[Records contained in a dataset]

----------------

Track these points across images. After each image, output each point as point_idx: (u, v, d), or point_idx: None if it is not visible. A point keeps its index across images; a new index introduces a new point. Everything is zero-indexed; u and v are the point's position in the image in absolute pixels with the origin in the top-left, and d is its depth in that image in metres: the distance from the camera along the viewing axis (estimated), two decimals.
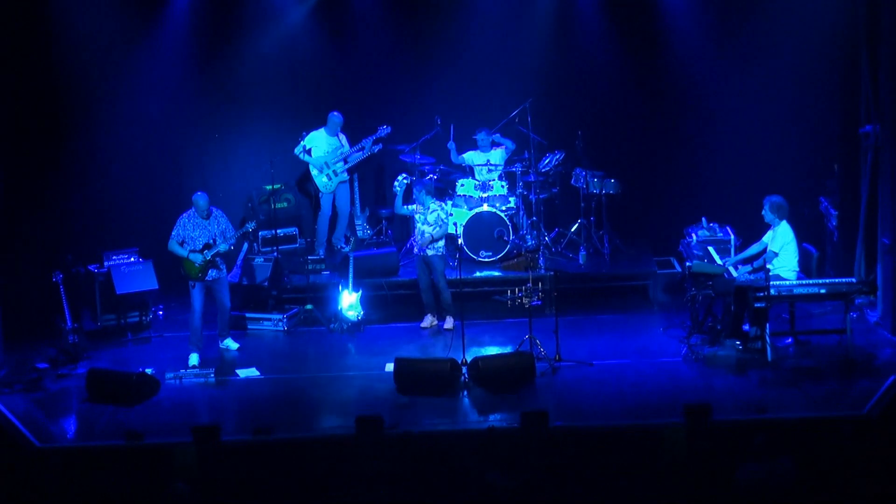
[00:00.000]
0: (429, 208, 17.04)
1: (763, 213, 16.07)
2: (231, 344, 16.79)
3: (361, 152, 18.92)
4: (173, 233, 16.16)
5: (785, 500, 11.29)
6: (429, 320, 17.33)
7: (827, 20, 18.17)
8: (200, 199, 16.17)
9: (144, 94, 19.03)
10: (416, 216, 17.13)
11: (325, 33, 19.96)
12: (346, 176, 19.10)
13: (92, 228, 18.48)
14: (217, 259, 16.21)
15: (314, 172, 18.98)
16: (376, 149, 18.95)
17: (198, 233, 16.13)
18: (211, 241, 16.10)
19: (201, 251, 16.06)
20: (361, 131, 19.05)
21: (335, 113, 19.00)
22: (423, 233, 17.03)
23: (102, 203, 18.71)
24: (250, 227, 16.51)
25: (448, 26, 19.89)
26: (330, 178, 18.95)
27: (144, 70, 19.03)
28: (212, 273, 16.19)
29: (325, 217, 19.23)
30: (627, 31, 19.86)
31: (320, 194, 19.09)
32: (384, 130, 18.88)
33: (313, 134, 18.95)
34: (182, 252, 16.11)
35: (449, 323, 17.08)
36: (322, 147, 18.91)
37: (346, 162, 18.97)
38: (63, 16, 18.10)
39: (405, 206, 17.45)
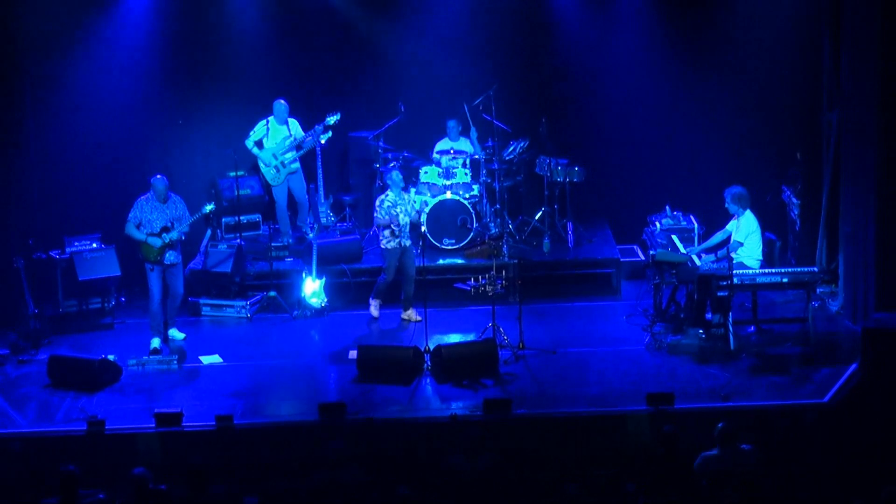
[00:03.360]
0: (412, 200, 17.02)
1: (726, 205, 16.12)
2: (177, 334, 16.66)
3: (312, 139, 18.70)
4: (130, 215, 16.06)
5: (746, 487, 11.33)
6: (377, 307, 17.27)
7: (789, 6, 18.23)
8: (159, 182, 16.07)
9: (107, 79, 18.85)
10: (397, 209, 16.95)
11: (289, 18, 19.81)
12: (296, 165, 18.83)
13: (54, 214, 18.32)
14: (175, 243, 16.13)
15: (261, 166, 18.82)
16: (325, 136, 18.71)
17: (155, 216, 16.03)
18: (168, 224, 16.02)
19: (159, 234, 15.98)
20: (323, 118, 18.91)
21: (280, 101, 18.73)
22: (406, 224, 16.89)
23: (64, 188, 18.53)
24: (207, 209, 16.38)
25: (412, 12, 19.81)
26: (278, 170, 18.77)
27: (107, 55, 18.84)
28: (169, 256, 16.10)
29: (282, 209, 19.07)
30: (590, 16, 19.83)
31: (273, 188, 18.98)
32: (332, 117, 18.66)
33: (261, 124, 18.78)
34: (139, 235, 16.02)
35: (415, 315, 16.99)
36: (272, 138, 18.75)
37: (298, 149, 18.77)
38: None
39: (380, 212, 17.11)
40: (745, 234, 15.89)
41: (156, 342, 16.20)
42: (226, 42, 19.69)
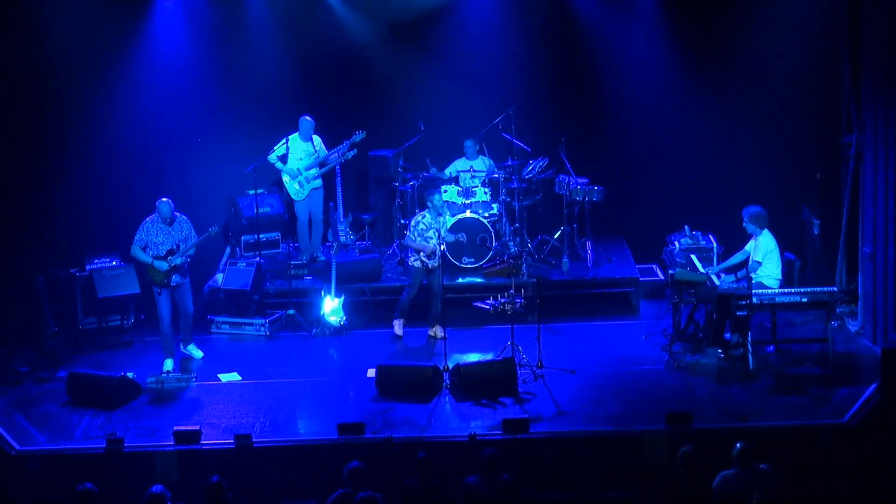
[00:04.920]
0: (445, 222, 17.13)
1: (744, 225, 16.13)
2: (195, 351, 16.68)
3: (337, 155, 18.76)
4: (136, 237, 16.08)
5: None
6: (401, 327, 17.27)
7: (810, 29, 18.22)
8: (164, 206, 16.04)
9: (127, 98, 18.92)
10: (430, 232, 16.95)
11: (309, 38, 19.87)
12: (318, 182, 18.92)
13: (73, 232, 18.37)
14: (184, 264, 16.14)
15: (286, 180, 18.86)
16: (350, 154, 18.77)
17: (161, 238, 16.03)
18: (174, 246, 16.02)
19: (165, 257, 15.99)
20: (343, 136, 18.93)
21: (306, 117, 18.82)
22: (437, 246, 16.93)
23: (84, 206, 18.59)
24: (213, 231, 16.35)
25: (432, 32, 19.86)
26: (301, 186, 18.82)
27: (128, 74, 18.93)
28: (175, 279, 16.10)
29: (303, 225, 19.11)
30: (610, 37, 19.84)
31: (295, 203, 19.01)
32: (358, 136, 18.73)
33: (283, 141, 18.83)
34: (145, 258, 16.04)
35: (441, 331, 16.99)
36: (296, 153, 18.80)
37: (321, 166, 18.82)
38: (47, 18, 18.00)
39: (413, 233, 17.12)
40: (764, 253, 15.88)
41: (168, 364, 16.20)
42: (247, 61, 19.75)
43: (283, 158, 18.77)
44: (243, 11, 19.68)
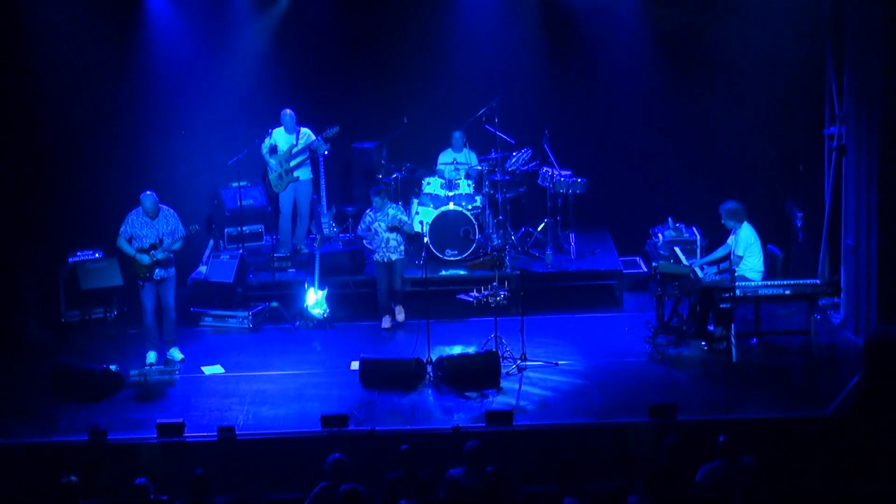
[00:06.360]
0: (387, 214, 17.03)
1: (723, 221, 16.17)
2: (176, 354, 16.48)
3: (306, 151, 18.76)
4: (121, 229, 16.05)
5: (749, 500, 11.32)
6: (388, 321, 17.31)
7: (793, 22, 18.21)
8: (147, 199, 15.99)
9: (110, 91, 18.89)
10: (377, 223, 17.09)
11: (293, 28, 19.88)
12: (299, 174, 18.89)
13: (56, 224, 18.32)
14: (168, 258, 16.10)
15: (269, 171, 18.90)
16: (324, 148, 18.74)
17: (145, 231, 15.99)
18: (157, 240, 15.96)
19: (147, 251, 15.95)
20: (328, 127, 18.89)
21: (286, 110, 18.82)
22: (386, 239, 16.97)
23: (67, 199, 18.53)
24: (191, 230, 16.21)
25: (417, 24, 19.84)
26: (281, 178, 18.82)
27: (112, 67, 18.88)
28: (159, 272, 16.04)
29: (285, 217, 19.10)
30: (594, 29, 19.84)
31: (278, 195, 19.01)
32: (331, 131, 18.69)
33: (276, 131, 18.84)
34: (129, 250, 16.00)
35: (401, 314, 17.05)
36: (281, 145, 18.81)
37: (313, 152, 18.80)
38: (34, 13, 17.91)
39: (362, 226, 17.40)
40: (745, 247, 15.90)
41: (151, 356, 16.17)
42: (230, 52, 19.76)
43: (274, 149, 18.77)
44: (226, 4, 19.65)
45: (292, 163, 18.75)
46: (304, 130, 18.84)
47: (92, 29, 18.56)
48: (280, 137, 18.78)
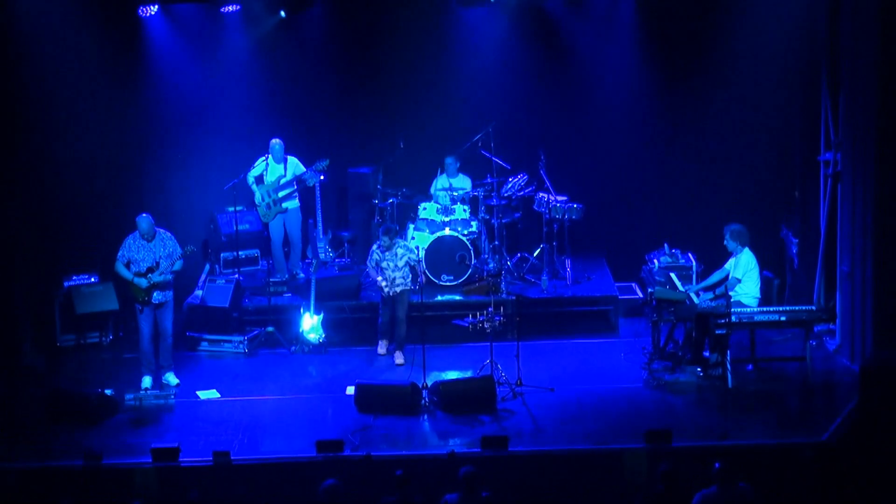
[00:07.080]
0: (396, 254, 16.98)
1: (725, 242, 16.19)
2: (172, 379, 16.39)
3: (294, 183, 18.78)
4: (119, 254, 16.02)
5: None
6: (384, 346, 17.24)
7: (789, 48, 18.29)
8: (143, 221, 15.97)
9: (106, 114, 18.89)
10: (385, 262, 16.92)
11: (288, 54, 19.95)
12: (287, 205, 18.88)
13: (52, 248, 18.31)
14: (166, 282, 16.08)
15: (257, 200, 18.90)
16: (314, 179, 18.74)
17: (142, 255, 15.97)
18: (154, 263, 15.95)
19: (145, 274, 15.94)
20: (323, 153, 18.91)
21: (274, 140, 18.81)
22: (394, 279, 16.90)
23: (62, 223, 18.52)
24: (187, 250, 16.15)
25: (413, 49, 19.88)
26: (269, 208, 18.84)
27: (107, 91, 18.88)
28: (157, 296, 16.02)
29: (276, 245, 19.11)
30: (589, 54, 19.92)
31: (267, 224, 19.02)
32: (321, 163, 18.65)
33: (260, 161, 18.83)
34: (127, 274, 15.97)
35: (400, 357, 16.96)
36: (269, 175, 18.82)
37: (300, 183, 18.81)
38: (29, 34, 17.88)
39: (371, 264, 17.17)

----------------

* Exercise requirements *
Reproduce every record above exactly, omitting the pictures.

* Answer below *
Track these points across images. After each image, output each point as point_idx: (u, v, d), or point_idx: None if it is not visible. A point keeps its index across images; a new index introduces a new point. Everything is zero-indexed; u and v are the point's position in the image in absolute pixels with the origin in the top-left, and d is its depth in that image in metres: the distance from the camera along the viewing axis (estimated), two decimals.
[00:00.000]
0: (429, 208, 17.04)
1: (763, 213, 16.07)
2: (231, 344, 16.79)
3: (361, 152, 18.92)
4: (173, 233, 16.16)
5: (785, 500, 11.29)
6: (429, 320, 17.33)
7: (827, 20, 18.17)
8: (200, 199, 16.17)
9: (144, 94, 19.03)
10: (416, 216, 17.13)
11: (325, 33, 19.96)
12: (346, 176, 19.10)
13: (92, 228, 18.48)
14: (217, 259, 16.21)
15: (314, 172, 18.98)
16: (376, 149, 18.95)
17: (198, 233, 16.13)
18: (211, 241, 16.10)
19: (201, 251, 16.06)
20: (361, 131, 19.05)
21: (335, 113, 19.00)
22: (423, 233, 17.03)
23: (102, 203, 18.71)
24: (250, 227, 16.51)
25: (448, 26, 19.89)
26: (330, 178, 18.95)
27: (144, 70, 19.03)
28: (212, 273, 16.19)
29: (325, 217, 19.23)
30: (627, 31, 19.86)
31: (320, 194, 19.09)
32: (384, 130, 18.88)
33: (313, 134, 18.95)
34: (182, 252, 16.11)
35: (449, 323, 17.08)
36: (322, 147, 18.91)
37: (346, 162, 18.97)
38: (63, 16, 18.10)
39: (405, 206, 17.45)
[00:03.360]
0: (412, 200, 17.02)
1: (726, 205, 16.12)
2: (177, 334, 16.66)
3: (312, 139, 18.70)
4: (130, 215, 16.06)
5: (746, 487, 11.33)
6: (377, 307, 17.27)
7: (789, 6, 18.23)
8: (159, 182, 16.07)
9: (107, 79, 18.85)
10: (397, 209, 16.95)
11: (289, 18, 19.81)
12: (296, 165, 18.83)
13: (54, 214, 18.32)
14: (175, 243, 16.13)
15: (261, 166, 18.82)
16: (325, 136, 18.71)
17: (155, 216, 16.03)
18: (168, 224, 16.02)
19: (159, 234, 15.98)
20: (323, 118, 18.91)
21: (280, 101, 18.73)
22: (406, 224, 16.89)
23: (64, 188, 18.53)
24: (207, 209, 16.38)
25: (412, 12, 19.81)
26: (278, 170, 18.77)
27: (107, 55, 18.84)
28: (169, 256, 16.10)
29: (282, 209, 19.07)
30: (590, 16, 19.83)
31: (273, 188, 18.98)
32: (332, 117, 18.66)
33: (261, 124, 18.78)
34: (139, 235, 16.02)
35: (415, 315, 16.99)
36: (272, 138, 18.75)
37: (298, 149, 18.77)
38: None
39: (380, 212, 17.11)
40: (745, 234, 15.89)
41: (156, 342, 16.20)
42: (226, 42, 19.69)
[00:04.920]
0: (445, 222, 17.13)
1: (744, 225, 16.13)
2: (195, 351, 16.68)
3: (337, 155, 18.76)
4: (136, 237, 16.08)
5: None
6: (401, 327, 17.27)
7: (810, 29, 18.22)
8: (164, 206, 16.04)
9: (127, 98, 18.92)
10: (430, 232, 16.95)
11: (309, 38, 19.87)
12: (318, 182, 18.92)
13: (73, 232, 18.37)
14: (184, 264, 16.14)
15: (286, 180, 18.86)
16: (350, 154, 18.77)
17: (161, 238, 16.03)
18: (174, 246, 16.02)
19: (165, 257, 15.99)
20: (343, 136, 18.93)
21: (306, 117, 18.82)
22: (437, 246, 16.93)
23: (84, 206, 18.59)
24: (213, 231, 16.35)
25: (432, 32, 19.86)
26: (301, 186, 18.82)
27: (128, 74, 18.93)
28: (175, 279, 16.10)
29: (303, 225, 19.11)
30: (610, 37, 19.84)
31: (295, 203, 19.01)
32: (358, 136, 18.73)
33: (283, 141, 18.83)
34: (145, 258, 16.04)
35: (441, 331, 16.99)
36: (296, 153, 18.80)
37: (321, 166, 18.82)
38: (47, 18, 18.00)
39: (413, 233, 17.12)
40: (764, 253, 15.88)
41: (168, 364, 16.20)
42: (247, 61, 19.75)
43: (283, 158, 18.77)
44: (243, 11, 19.68)
[00:06.360]
0: (387, 214, 17.03)
1: (723, 221, 16.17)
2: (176, 354, 16.48)
3: (306, 151, 18.76)
4: (121, 229, 16.05)
5: (749, 500, 11.32)
6: (388, 321, 17.31)
7: (793, 22, 18.21)
8: (147, 199, 15.99)
9: (110, 91, 18.89)
10: (377, 223, 17.09)
11: (293, 28, 19.88)
12: (299, 174, 18.89)
13: (56, 224, 18.32)
14: (168, 258, 16.10)
15: (269, 171, 18.90)
16: (324, 148, 18.74)
17: (145, 231, 15.99)
18: (157, 240, 15.96)
19: (147, 251, 15.95)
20: (328, 127, 18.89)
21: (286, 110, 18.82)
22: (386, 239, 16.97)
23: (67, 199, 18.53)
24: (191, 230, 16.21)
25: (417, 24, 19.84)
26: (281, 178, 18.82)
27: (112, 67, 18.88)
28: (159, 272, 16.04)
29: (285, 217, 19.10)
30: (594, 29, 19.84)
31: (278, 195, 19.01)
32: (331, 131, 18.69)
33: (276, 131, 18.84)
34: (129, 250, 16.00)
35: (401, 314, 17.05)
36: (281, 145, 18.81)
37: (313, 152, 18.80)
38: (34, 13, 17.91)
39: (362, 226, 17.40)
40: (745, 247, 15.90)
41: (151, 356, 16.17)
42: (230, 52, 19.76)
43: (274, 149, 18.77)
44: (226, 4, 19.65)
45: (292, 163, 18.75)
46: (304, 130, 18.84)
47: (92, 29, 18.56)
48: (280, 137, 18.78)
[00:07.080]
0: (396, 254, 16.98)
1: (725, 242, 16.19)
2: (172, 379, 16.39)
3: (294, 183, 18.78)
4: (119, 254, 16.02)
5: None
6: (384, 346, 17.24)
7: (789, 48, 18.29)
8: (143, 221, 15.97)
9: (106, 114, 18.89)
10: (385, 262, 16.92)
11: (288, 54, 19.95)
12: (287, 205, 18.88)
13: (52, 248, 18.31)
14: (166, 282, 16.08)
15: (257, 200, 18.90)
16: (314, 179, 18.74)
17: (142, 255, 15.97)
18: (154, 263, 15.95)
19: (145, 274, 15.94)
20: (323, 153, 18.91)
21: (274, 140, 18.81)
22: (394, 279, 16.90)
23: (62, 223, 18.52)
24: (187, 250, 16.15)
25: (413, 49, 19.88)
26: (269, 208, 18.84)
27: (107, 91, 18.88)
28: (157, 296, 16.02)
29: (276, 245, 19.11)
30: (589, 54, 19.92)
31: (267, 224, 19.02)
32: (321, 163, 18.65)
33: (260, 161, 18.83)
34: (127, 274, 15.97)
35: (400, 357, 16.96)
36: (269, 175, 18.82)
37: (300, 183, 18.81)
38: (29, 34, 17.88)
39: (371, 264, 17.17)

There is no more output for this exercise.